Written task
For the entries that follow, retype exactly the lines from the one containing "MAIS INFORMAÇÕES" to the one containing "les différents tarifs, veuillez", inclusive, and only those. Images stay out of the copy.

----- Records shown -----

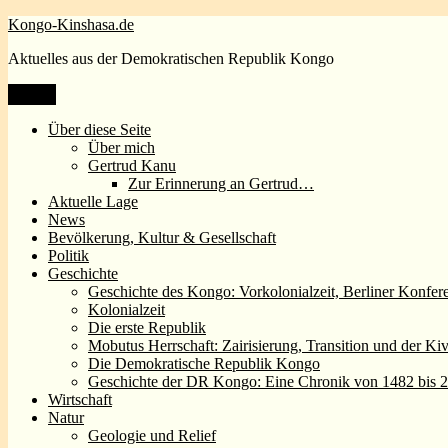
Zum
Kongo-Kinshasa.de
Inhalt
Aktuelles aus der Demokratischen Republik Kongo
springen
Menü
Über diese Seite
Über mich
Gertrud Kanu
Zur Erinnerung an Gertrud…
Aktuelle Lage
News
Bevölkerung, Kultur & Gesellschaft
Politik
Geschichte
Geschichte des Kongo: Vorkolonialzeit, Berliner Konfer
Kolonialzeit
Die erste Republik
Mobutus Herrschaft: Zairisierung, Transition und der Ki
Die Demokratische Republik Kongo
Geschichte der DR Kongo: Eine Chronik von 1482 bis 
Wirtschaft
Natur
Geologie und Relief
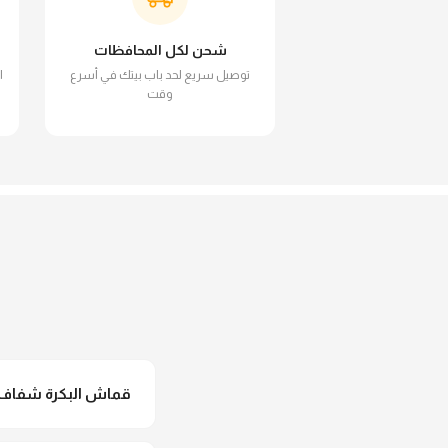
شحن لكل المحافظات
توصيل سريع لحد باب بيتك في أسرع
ا
وقت
قماش البكرة شفاف و
لأ خالص، قماش البكرة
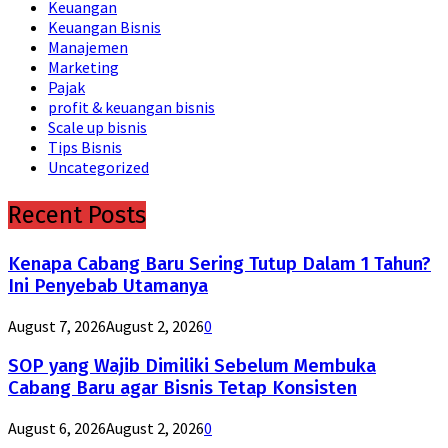
Keuangan
Keuangan Bisnis
Manajemen
Marketing
Pajak
profit & keuangan bisnis
Scale up bisnis
Tips Bisnis
Uncategorized
Recent Posts
Kenapa Cabang Baru Sering Tutup Dalam 1 Tahun?
Ini Penyebab Utamanya
August 7, 2026
August 2, 2026
0
SOP yang Wajib Dimiliki Sebelum Membuka
Cabang Baru agar Bisnis Tetap Konsisten
August 6, 2026
August 2, 2026
0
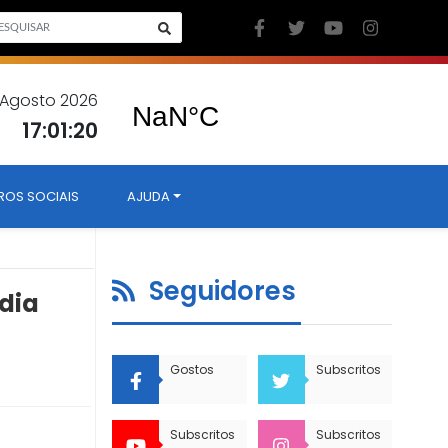
 Agosto 2026
17:01:21
ROS SOCIAIS
AJUDA
Seguidores
 dia
Gostos
Subscritos
Subscritos
Subscritos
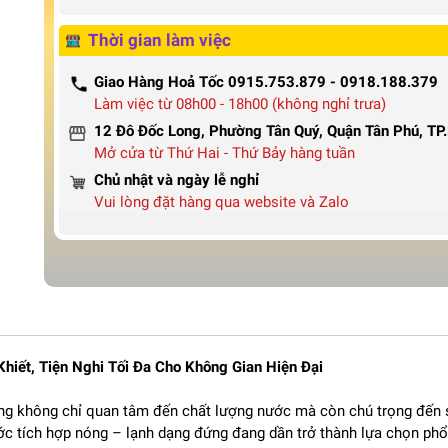
Thời gian làm việc
Giao Hàng Hoả Tốc 0915.753.879 - 0918.188.379
Làm việc từ 08h00 - 18h00 (không nghỉ trưa)
12 Đô Đốc Long, Phường Tân Quý, Quận Tân Phú, T
Mở cửa từ Thứ Hai - Thứ Bảy hàng tuần
Chủ nhật và ngày lễ nghỉ
Vui lòng đặt hàng qua website và Zalo
iết, Tiện Nghi Tối Đa Cho Không Gian Hiện Đại
ùng không chỉ quan tâm đến chất lượng nước mà còn chú trọng đến 
ước tích hợp nóng – lạnh dạng đứng đang dần trở thành lựa chọn phổ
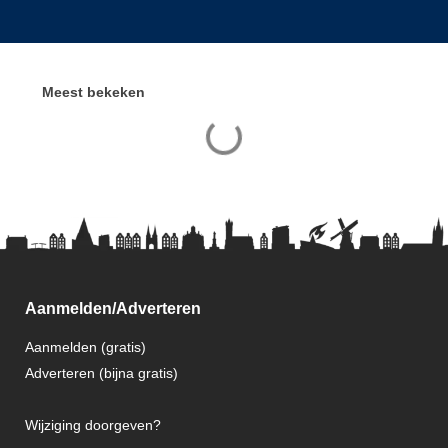
Meest bekeken
Aanmelden/Adverteren
Aanmelden (gratis)
Adverteren (bijna gratis)
Wijziging doorgeven?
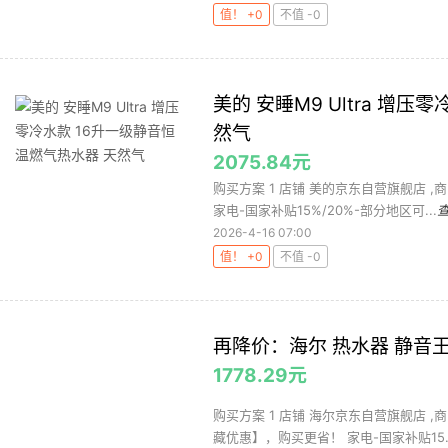
值！ +0
不值 -0
美的 安睡M9 Ultra 增
然气
2075.84元
购买方案 1 店铺 美的京东自营旗舰店 ,商
家电-国家补贴15%/20%-部分地区可...
2026-4-16 07:00
值！ +0
不值 -0
再降价：海尔 热水器 静音王KL
1778.29元
购买方案 1 店铺 海尔京东自营旗舰店 ,商品
藏优惠】，购买更省！ 家电-国家补贴15..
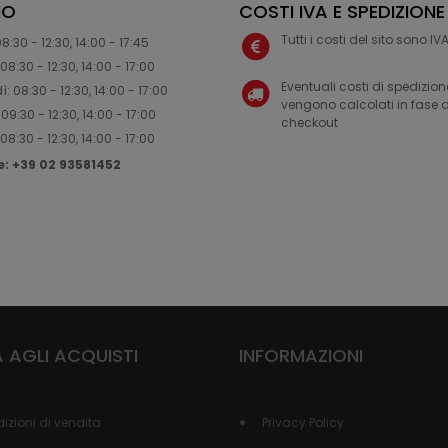
IO
COSTI IVA E SPEDIZIONE
Tutti i costi del sito sono I
8:30 - 12:30, 14:00 - 17:45
08:30 - 12:30, 14:00 - 17:00
Eventuali costi di spedizion
: 08:30 - 12:30, 14:00 - 17:00
vengono calcolati in fase d
09:30 - 12:30, 14:00 - 17:00
checkout
08:30 - 12:30, 14:00 - 17:00
ne: +39 02 93581452
 AGLI ACQUISTI
INFORMAZIONI
izioni di vendita
Privacy Policy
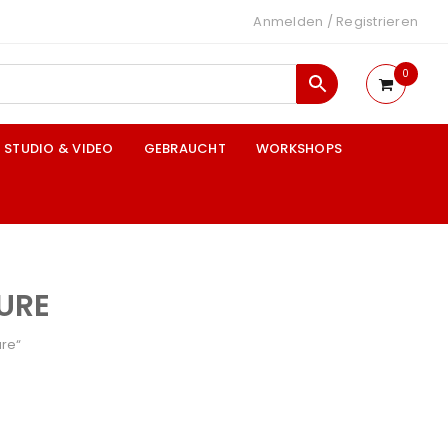
Anmelden
/
Registrieren
0
STUDIO & VIDEO
GEBRAUCHT
WORKSHOPS
URE
ure“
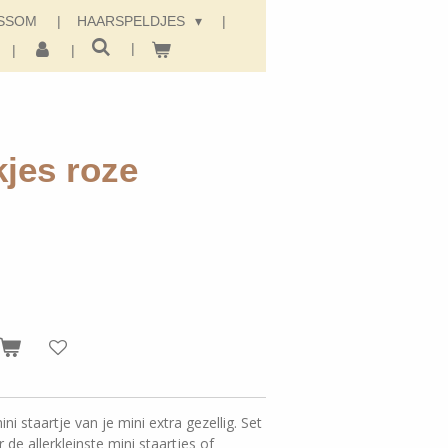
SSOM
HAARSPELDJES
kjes roze
ni staartje van je mini extra gezellig. Set
 de allerkleinste mini staartjes of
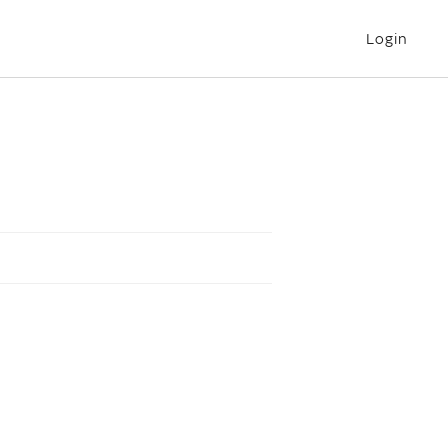
Login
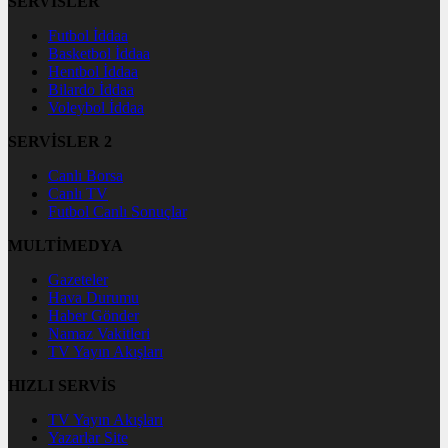
SERVİSLER
Futbol İddaa
Basketbol İddaa
Hentbol İddaa
Bilardo İddaa
Voleybol İddaa
SERVİSLER 2
Canlı Borsa
Canlı TV
Futbol Canlı Sonuçlar
MULTİMEDYA
Gazeteler
Hava Durumu
Haber Gönder
Namaz Vakitleri
TV Yayın Akışları
HIZLI SERVİS
TV Yayın Akışları
Yazarlar Site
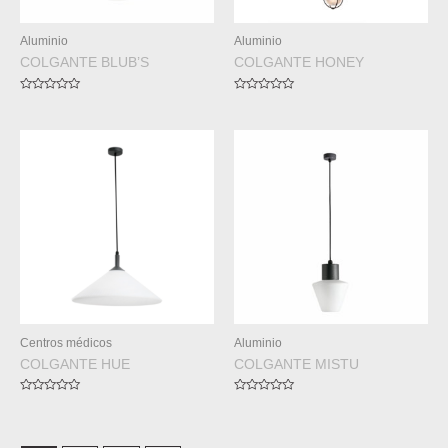
Aluminio
Aluminio
COLGANTE BLUB’S
COLGANTE HONEY
Valorado
Valorado
en
en
0
0
de
de
5
5
Centros médicos
Aluminio
COLGANTE HUE
COLGANTE MISTU
Valorado
Valorado
en
en
0
0
de
de
5
5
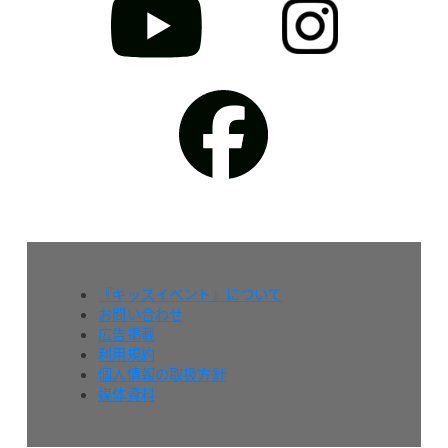
『キッズイベント』について
お問い合わせ
広告掲載
利用規約
個人情報の取扱方針
媒体資料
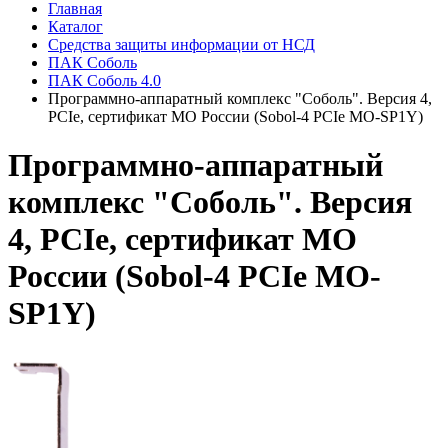
Главная
Каталог
Средства защиты информации от НСД
ПАК Соболь
ПАК Соболь 4.0
Программно-аппаратный комплекс "Соболь". Версия 4,
PCIe, сертификат МО России (Sobol-4 PCIe MO-SP1Y)
Программно-аппаратный
комплекс "Соболь". Версия
4, PCIe, сертификат МО
России (Sobol-4 PCIe MO-
SP1Y)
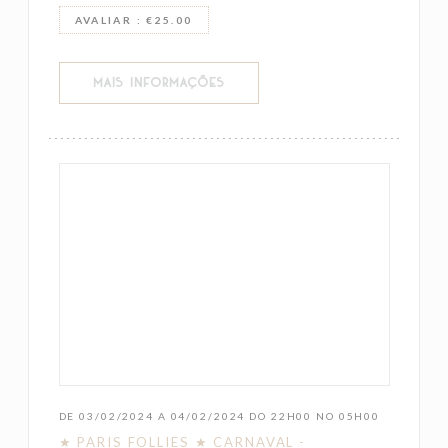
AVALIAR : €25.00
((ABRE NUMA NOVA JANELA))
MAIS INFORMAÇÕES
DE 03/02/2024 A 04/02/2024 DO 22H00 NO 05H00
★ PARIS FOLLIES ★ CARNAVAL -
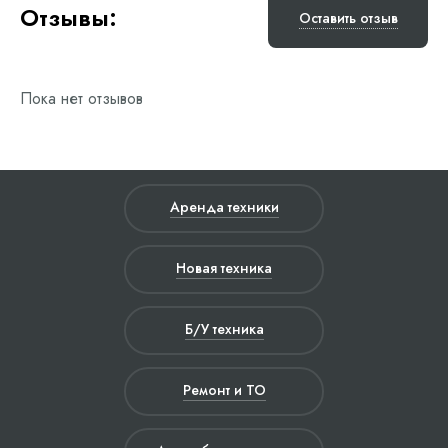
Отзывы:
Оставить отзыв
Пока нет отзывов
Аренда техники
Новая техника
Б/У техника
Ремонт и ТО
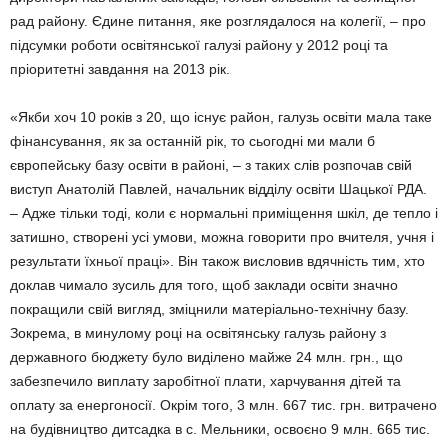
рад району. Єдине питання, яке розглядалося на колегії, – про
підсумки роботи освітянської галузі району у 2012 році та
пріоритетні зав­дання на 2013 рік.
«Якби хоч 10 років з 20, що існує район, галузь освіти мала таке
фінансування, як за остан­ній рік, то сьогодні ми мали б
європейську базу освіти в районі, – з таких слів розпочав свій
виступ Анатолій Павлей, начальник відділу освіти Шацької РДА.
– Адже тільки тоді, коли є нормальні при­міщення шкіл, де тепло і
за­тишно, створені усі умови, можна говорити про вчителя, учня і
результати їхньої праці». Він також висловив вдячність тим, хто
доклав чимало зусиль для того, щоб заклади освіти значно
покращили свій вигляд, зміцнили матеріально-тех­ніч­ну базу.
Зокрема, в минулому році на освітянську галузь району з
державного бюджету було виділено майже 24 млн. грн., що
забезпечило виплату заробітної плати, харчування дітей та
оплату за енергоносії. Окрім того, 3 млн. 667 тис. грн. витрачено
на будівництво дитсадка в с. Мельники, осво­єно 9 млн. 665 тис.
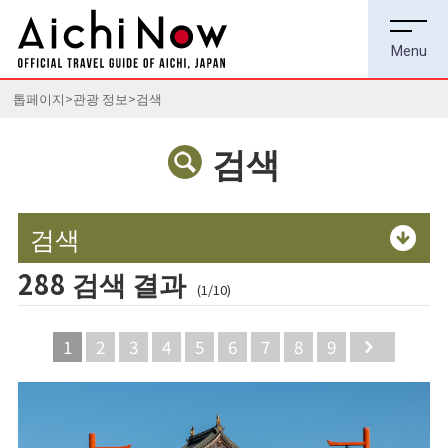
톱페이지
관광 정보
검색
검색
검색
288 검색 결과
(1/10)
1
2
3
4
5
6
7
8
9
Next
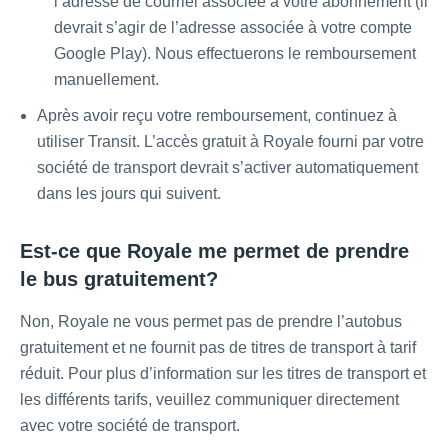
l’adresse de courriel associée à votre abonnement (il
devrait s’agir de l’adresse associée à votre compte
Google Play). Nous effectuerons le remboursement
manuellement.
Après avoir reçu votre remboursement, continuez à
utiliser Transit. L’accès gratuit à Royale fourni par votre
société de transport devrait s’activer automatiquement
dans les jours qui suivent.
Est-ce que Royale me permet de prendre
le bus gratuitement?
Non, Royale ne vous permet pas de prendre l’autobus
gratuitement et ne fournit pas de titres de transport à tarif
réduit. Pour plus d’information sur les titres de transport et
les différents tarifs, veuillez communiquer directement
avec votre société de transport.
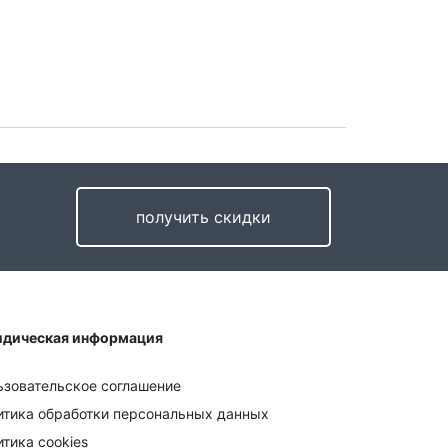
получить скидки
дическая информация
ьзовательское соглашение
итика обработки персональных данных
тика cookies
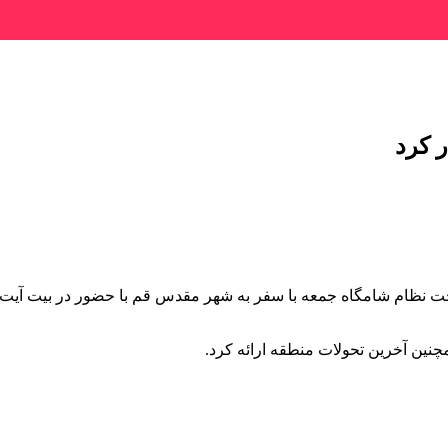
ر کرد
ام شامگاه جمعه با سفر به شهر مقدس قم با حضور در بیت آیت الله
مچنین آخرین تحولات منطقه ارائه کرد.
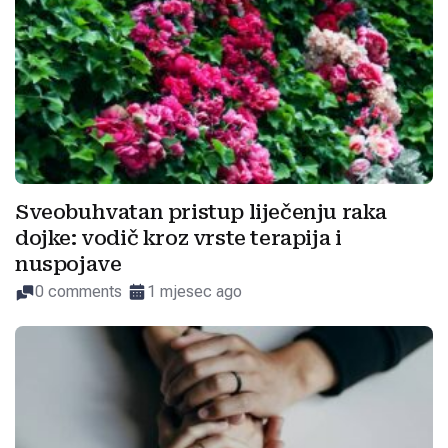
Sveobuhvatan pristup liječenju raka
dojke: vodič kroz vrste terapija i
nuspojave
0 comments
1 mjesec ago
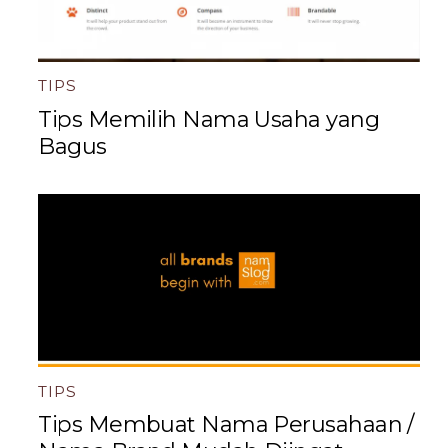
TIPS
Tips Memilih Nama Usaha yang
Bagus
TIPS
Tips Membuat Nama Perusahaan /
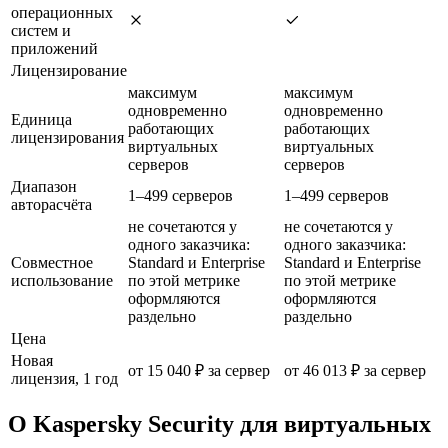
операционных
систем и
приложений
Лицензирование
максимум
максимум
одновременно
одновременно
Единица
работающих
работающих
лицензирования
виртуальных
виртуальных
серверов
серверов
Диапазон
1–499 серверов
1–499 серверов
авторасчёта
не сочетаются у
не сочетаются у
одного заказчика:
одного заказчика:
Совместное
Standard и Enterprise
Standard и Enterprise
использование
по этой метрике
по этой метрике
оформляются
оформляются
раздельно
раздельно
Цена
Новая
от 15 040 ₽ за сервер
от 46 013 ₽ за сервер
лицензия, 1 год
О Kaspersky Security для виртуальных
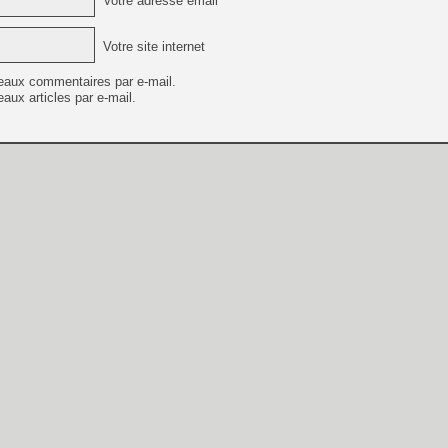
Votre adresse email *
Votre site internet
eaux commentaires par e-mail.
aux articles par e-mail.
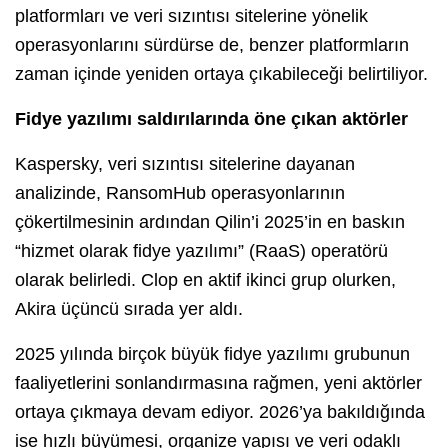
platformları ve veri sızıntısı sitelerine yönelik
operasyonlarını sürdürse de, benzer platformların
zaman içinde yeniden ortaya çıkabileceği belirtiliyor.
Fidye yazılımı saldırılarında öne çıkan aktörler
Kaspersky, veri sızıntısı sitelerine dayanan
analizinde, RansomHub operasyonlarının
çökertilmesinin ardından Qilin’i 2025’in en baskın
“hizmet olarak fidye yazılımı” (RaaS) operatörü
olarak belirledi. Clop en aktif ikinci grup olurken,
Akira üçüncü sırada yer aldı.
2025 yılında birçok büyük fidye yazılımı grubunun
faaliyetlerini sonlandırmasına rağmen, yeni aktörler
ortaya çıkmaya devam ediyor. 2026’ya bakıldığında
ise hızlı büyümesi, organize yapısı ve veri odaklı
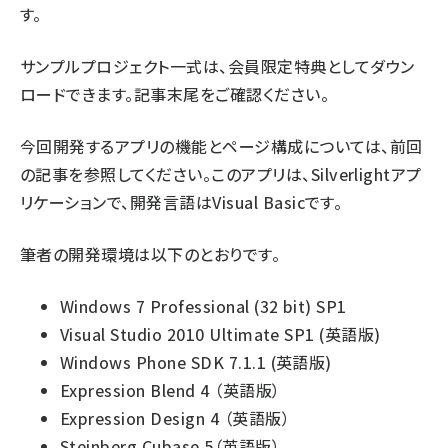
す。
サンプルプロジェクト一式は、会員限定特典としてダウン
ロードできます。記事末尾をご確認ください。
今回開発するアプリの機能とページ構成については、前回
の記事を参照してください。このアプリは、Silverlightアプ
リケーションで、開発言語はVisual Basicです。
筆者の開発環境は以下のとおりです。
Windows 7 Professional (32 bit) SP1
Visual Studio 2010 Ultimate SP1 (英語版)
Windows Phone SDK 7.1.1 (英語版)
Expression Blend 4 （英語版）
Expression Design 4 （英語版）
Steinberg Cubase 5（英語版）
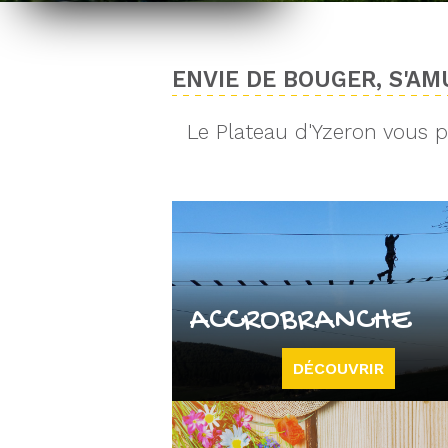
ENVIE DE BOUGER, S'AMU
Le Plateau d'Yzeron vous pr
ACCROBRANCHE
DÉCOUVRIR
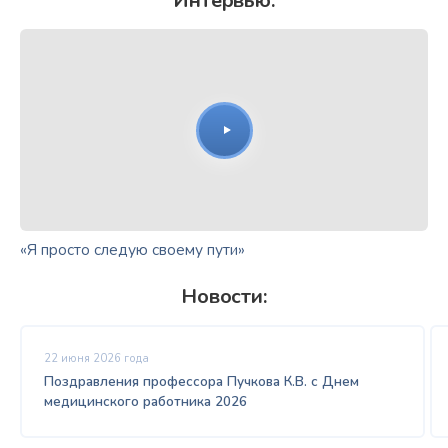
Интервью:
«Я просто следую своему пути»
Новости:
22 июня 2026 года
Поздравления профессора Пучкова К.В. с Днем
медицинского работника 2026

-----

Expected output
MAIS INFORMAÇÕES
DE 03/02/2024 A 04/02/2024 DO 22H00 NO 05H00
★ PARIS FOLLIES ★ CARNAVAL -
Отзывы:
Оставить отзыв
Пока нет отзывов
Аренда техники
Новая техника
Б/У техника
Ремонт и ТО
рад району. Єдине питання, яке розглядалося на колегії, – про
підсумки роботи освітянської галузі району у 2012 році та
пріоритетні зав­дання на 2013 рік.
«Якби хоч 10 років з 20, що існує район, галузь освіти мала таке
фінансування, як за остан­ній рік, то сьогодні ми мали б
європейську базу освіти в районі, – з таких слів розпочав свій
виступ Анатолій Павлей, начальник відділу освіти Шацької РДА.
– Адже тільки тоді, коли є нормальні при­міщення шкіл, де тепло і
за­тишно, створені усі умови, можна говорити про вчителя, учня і
результати їхньої праці». Він також висловив вдячність тим, хто
доклав чимало зусиль для того, щоб заклади освіти значно
покращили свій вигляд, зміцнили матеріально-тех­ніч­ну базу.
Зокрема, в минулому році на освітянську галузь району з
державного бюджету було виділено майже 24 млн. грн., що
забезпечило виплату заробітної плати, харчування дітей та
оплату за енергоносії. Окрім того, 3 млн. 667 тис. грн. витрачено
на будівництво дитсадка в с. Мельники, осво­єно 9 млн. 665 тис.
톱페이지
관광 정보
검색
검색
검색
288 검색 결과
(1/10)
1
2
3
4
5
6
7
8
9
Next
l’adresse de courriel associée à votre abonnement (il
devrait s’agir de l’adresse associée à votre compte
Google Play). Nous effectuerons le remboursement
manuellement.
Après avoir reçu votre remboursement, continuez à
utiliser Transit. L’accès gratuit à Royale fourni par votre
société de transport devrait s’activer automatiquement
dans les jours qui suivent.
Est-ce que Royale me permet de prendre
le bus gratuitement?
Non, Royale ne vous permet pas de prendre l’autobus
gratuitement et ne fournit pas de titres de transport à tarif
réduit. Pour plus d’information sur les titres de transport et
les différents tarifs, veuillez communiquer directement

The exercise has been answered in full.